Facile pyrrole oxidative polymerization with ionic liquid to modify ceramic membrane for sustainable fouling control

Ceramic membrane bioreactor (CMBR) is an attractive alternative for wastewater treatment, although still subjects to fouling problem. This study facilely modified CM by oxidative polymerization of pyrrole with ionic liquid, to greatly enhance its conductivity and hydrophilic, and to sustainably mitigate fouling in an electric CMBR. Highly conductive ceramic membrane, BVIMBF4-CM, was facile obtained involving an ionic liquid 1-vinyl-3-butylimidazolium tetrafluoroborate (BVIMBF4) on the base CM (Base-CM). After simple modification, the electrical resistance of CM was reduced significantly from 1017 Omega/sq to 349 Omega/sq, while its water contact angle decreased from 44.0 degrees to 30.5 degrees. With the assistant of minute electric field, BVIMBF4-CM exhibited a high rejection efficiency of over 85% Cu2+, 65% Ni2+ and 93% bovine serum albumin (BSA). The interaction energy analysis verified BVIMBF4-CM itself prevent BSA from the membrane surface by the positive total interfacial energy. Meanwhile, the electrophoretic force provided by electric field enhanced the removal efficiency and antifouling capability of the BVIMBF4-CM. By using this modified CM to form an E-CMBR, a comparable removal efficiency as the CMBR could be stably obtained, which especially demonstrated significantly anti-fouling performance, as fouling rate decreased by 31.4-43.5%, and the total membrane resistance was only 60.8% of the Base-CM, under a minute electric field of 0.8 V/m.

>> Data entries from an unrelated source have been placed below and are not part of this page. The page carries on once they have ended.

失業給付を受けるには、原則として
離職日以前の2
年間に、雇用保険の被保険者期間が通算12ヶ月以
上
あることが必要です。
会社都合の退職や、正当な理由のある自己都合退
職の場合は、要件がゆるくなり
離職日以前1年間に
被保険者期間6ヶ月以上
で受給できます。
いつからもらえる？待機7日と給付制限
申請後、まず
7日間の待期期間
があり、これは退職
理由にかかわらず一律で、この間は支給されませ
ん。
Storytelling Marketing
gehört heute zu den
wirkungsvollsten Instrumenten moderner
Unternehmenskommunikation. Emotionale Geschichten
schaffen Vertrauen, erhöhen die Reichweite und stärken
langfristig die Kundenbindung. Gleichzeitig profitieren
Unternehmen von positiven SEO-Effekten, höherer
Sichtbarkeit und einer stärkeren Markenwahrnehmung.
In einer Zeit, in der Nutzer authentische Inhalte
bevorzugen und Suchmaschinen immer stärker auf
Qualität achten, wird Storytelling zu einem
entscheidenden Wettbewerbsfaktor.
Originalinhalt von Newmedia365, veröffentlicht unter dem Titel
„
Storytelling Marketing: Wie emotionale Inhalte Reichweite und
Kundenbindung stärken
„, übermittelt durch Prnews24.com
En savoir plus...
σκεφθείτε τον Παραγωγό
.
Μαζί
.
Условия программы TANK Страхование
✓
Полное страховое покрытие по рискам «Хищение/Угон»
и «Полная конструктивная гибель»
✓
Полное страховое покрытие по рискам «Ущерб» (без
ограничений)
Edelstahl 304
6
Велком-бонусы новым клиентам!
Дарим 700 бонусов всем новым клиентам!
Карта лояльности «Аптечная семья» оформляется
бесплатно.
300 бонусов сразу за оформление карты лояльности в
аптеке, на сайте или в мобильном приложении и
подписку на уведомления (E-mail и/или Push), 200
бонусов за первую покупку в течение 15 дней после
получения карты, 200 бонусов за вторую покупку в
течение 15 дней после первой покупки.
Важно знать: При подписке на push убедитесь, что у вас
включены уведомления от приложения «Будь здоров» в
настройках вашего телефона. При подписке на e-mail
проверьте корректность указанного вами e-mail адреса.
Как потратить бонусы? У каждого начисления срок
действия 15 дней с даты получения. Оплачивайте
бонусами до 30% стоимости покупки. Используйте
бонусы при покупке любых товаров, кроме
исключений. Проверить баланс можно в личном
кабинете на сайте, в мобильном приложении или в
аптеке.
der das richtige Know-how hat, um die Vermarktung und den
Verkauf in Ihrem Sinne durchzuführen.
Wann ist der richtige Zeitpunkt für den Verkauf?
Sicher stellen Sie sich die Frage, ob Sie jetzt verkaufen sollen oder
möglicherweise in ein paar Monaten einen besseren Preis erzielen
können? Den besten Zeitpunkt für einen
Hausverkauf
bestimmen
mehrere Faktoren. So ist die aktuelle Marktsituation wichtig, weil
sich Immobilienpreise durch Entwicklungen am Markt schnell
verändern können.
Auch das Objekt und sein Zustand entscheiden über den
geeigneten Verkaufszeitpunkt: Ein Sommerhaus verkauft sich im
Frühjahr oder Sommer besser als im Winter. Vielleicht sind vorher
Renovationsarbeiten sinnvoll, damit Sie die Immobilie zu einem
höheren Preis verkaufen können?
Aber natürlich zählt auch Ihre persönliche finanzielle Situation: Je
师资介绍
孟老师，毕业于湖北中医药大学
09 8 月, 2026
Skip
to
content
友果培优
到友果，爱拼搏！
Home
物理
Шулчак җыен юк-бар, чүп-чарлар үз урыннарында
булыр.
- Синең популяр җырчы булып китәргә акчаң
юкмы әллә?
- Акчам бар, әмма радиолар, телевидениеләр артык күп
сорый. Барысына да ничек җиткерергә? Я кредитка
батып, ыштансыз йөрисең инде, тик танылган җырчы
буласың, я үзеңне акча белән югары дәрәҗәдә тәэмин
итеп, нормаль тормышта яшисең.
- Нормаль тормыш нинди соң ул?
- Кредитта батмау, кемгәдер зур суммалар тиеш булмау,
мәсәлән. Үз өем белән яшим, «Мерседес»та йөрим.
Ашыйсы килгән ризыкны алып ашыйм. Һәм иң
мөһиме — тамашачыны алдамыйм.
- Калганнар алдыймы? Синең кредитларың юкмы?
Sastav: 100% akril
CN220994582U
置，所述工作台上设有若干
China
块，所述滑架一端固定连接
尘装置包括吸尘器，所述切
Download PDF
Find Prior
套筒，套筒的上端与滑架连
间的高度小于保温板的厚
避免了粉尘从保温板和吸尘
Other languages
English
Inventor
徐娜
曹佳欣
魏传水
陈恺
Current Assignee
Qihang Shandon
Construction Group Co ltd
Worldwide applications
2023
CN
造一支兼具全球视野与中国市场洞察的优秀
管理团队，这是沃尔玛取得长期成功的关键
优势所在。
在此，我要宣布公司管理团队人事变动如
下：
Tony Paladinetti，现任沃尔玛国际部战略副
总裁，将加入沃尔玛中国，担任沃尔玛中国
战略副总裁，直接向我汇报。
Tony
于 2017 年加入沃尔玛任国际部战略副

Enhanced hydrophilicity and conductivity of the BVIMBF4-CM take major responsible for this stable fouling alleviation in the E-CMBR. The new and facile method for CM modification proposed herein can serve as a reliable effort towards the application of antifouling E-CMBR system in wastewater treatment.

Automated summary

This study modified ceramic membrane through oxidative polymerization to enhance its conductivity and hydrophilicity, effectively reducing fouling in an electric CMBR system. The modified BVIMBF4-CM showed high rejection efficiency for various substances and demonstrated improved antifouling capability under the influence of an electric field. The new modification method proposed in this study has the potential to be a reliable solution for implementing antifouling E-CMBR systems in wastewater treatment.